Zurich, New York, Singapore, 27 September 2018 – The UBS Global Real Estate Bubble Index 2018 from UBS Global Wealth Management’s Chief Investment Office indicates bubble risk or a significant overvaluation of housing markets in most major developed market financial centers.
Bubble risk appears greatest in Hong Kong, followed by Munich, Toronto, Vancouver, London and Amsterdam. Major imbalances also characterize Stockholm, Paris, San Francisco, Frankfurt and Sydney. Valuations are stretched in Los Angeles, Zurich, Tokyo, Geneva and New York. By contrast, property markets in Boston, Singapore and Milan seem fairly valued while Chicago is undervalued.

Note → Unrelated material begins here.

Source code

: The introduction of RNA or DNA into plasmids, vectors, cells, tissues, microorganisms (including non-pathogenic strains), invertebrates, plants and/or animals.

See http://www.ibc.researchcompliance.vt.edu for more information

Bubble risk soared in Munich, Amsterdam and Hong Kong over the last year. In Vancouver, San Francisco and Frankfurt, too, imbalances continued to grow. More broadly, index scores fell in no less than one-third of the cities. Stockholm and Sydney experienced the steepest drop and moved out of bubble risk territory. Valuations went down slightly in London, New York, Milan, Toronto and Geneva.

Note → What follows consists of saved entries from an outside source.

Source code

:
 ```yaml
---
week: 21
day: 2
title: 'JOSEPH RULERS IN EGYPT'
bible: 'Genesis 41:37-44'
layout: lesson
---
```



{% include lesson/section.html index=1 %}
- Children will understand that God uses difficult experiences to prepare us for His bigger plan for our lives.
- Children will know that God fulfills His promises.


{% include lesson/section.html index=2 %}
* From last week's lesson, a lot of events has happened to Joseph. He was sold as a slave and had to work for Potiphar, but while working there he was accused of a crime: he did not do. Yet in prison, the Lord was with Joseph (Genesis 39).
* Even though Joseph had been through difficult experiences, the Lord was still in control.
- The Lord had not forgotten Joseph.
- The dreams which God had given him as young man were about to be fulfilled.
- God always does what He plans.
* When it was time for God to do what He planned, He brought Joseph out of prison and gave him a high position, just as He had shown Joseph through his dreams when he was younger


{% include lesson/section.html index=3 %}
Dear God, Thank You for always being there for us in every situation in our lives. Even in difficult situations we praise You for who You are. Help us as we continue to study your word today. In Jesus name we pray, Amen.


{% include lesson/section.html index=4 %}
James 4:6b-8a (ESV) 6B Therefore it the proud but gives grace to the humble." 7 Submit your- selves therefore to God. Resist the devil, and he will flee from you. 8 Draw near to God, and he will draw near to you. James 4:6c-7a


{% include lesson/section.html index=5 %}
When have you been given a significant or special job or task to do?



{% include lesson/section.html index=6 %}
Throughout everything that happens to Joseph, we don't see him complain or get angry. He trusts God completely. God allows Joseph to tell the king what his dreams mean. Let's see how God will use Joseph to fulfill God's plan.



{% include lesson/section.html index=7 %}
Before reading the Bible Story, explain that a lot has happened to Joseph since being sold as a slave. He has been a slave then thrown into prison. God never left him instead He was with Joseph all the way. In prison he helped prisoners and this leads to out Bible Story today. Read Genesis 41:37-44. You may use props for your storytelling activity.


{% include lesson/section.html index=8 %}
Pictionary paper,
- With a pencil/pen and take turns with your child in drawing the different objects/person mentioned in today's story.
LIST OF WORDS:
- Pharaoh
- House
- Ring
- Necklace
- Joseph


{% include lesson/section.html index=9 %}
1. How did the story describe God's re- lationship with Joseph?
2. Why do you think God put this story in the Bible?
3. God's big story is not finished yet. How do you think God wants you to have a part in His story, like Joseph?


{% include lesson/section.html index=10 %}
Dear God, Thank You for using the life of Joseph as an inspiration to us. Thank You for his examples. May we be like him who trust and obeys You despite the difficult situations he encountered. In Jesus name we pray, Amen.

In contrast to the boom of the mid-2000s, however, no global evidence of simultaneous excesses in lending and construction exists. Outstanding mortgage volumes are growing half as fast as in the run-up to the financial crisis, limiting economic damage from any price correction.
“Although many financial centers remain at risk of a housing bubble, we should not compare today’s situation with pre-crisis conditions,” said Mark Haefele, Chief Investment Officer at UBS Global Wealth Management. “Nevertheless, investors should remain selective within housing markets in bubble risk territory such as Hong Kong, Toronto, and London.”
“The median total return on housing in the most important developed market financial centers was 10% annually over the past five years, accounting for an imputed rental income and book profits from rising prices,” said Claudio Saputelli, Head of Real Estate at UBS Global Wealth Management’s Chief Investment Office. “How appealing returns will be in the next few years is questionable. We recommend caution when buying residential real estate in most of the biggest developed market cities.”
In the past year, the house price boom in key cities lost intensity and scope. Inflation-adjusted city prices increased by 3.5% on average over the last four quarters, considerably less than in previous years but still above the 10-year average. They remained on an explosive uptrend in the largest Eurozone economic centers, as well as in Hong Kong or Vancouver. But the first cracks in the boom’s foundation have begun appearing: house prices declined in half of last year’s bubble risk cities – in London, Stockholm and Sydney by more than 5% in real terms.
Affordability crisis weighs upon outlook
The median price-to-income (PI) multiple of the cities in the study increased from 5.5 in 2008 to 7.5 today. Most households can no longer afford to buy property in the top financial centers without a substantial inheritance. As property became too pricy for citizens over the past five years in close to all cities additional regulations were introduced ranging from levying stamp duties to rent-control measures. Such regulations combined with tighter lending conditions can abruptly end a real estate boom, as the current example of Sydney shows. Overall, low affordability jeopardizes cities’ long-term growth potential and could cause investors to reassess their expectations about future capital gains.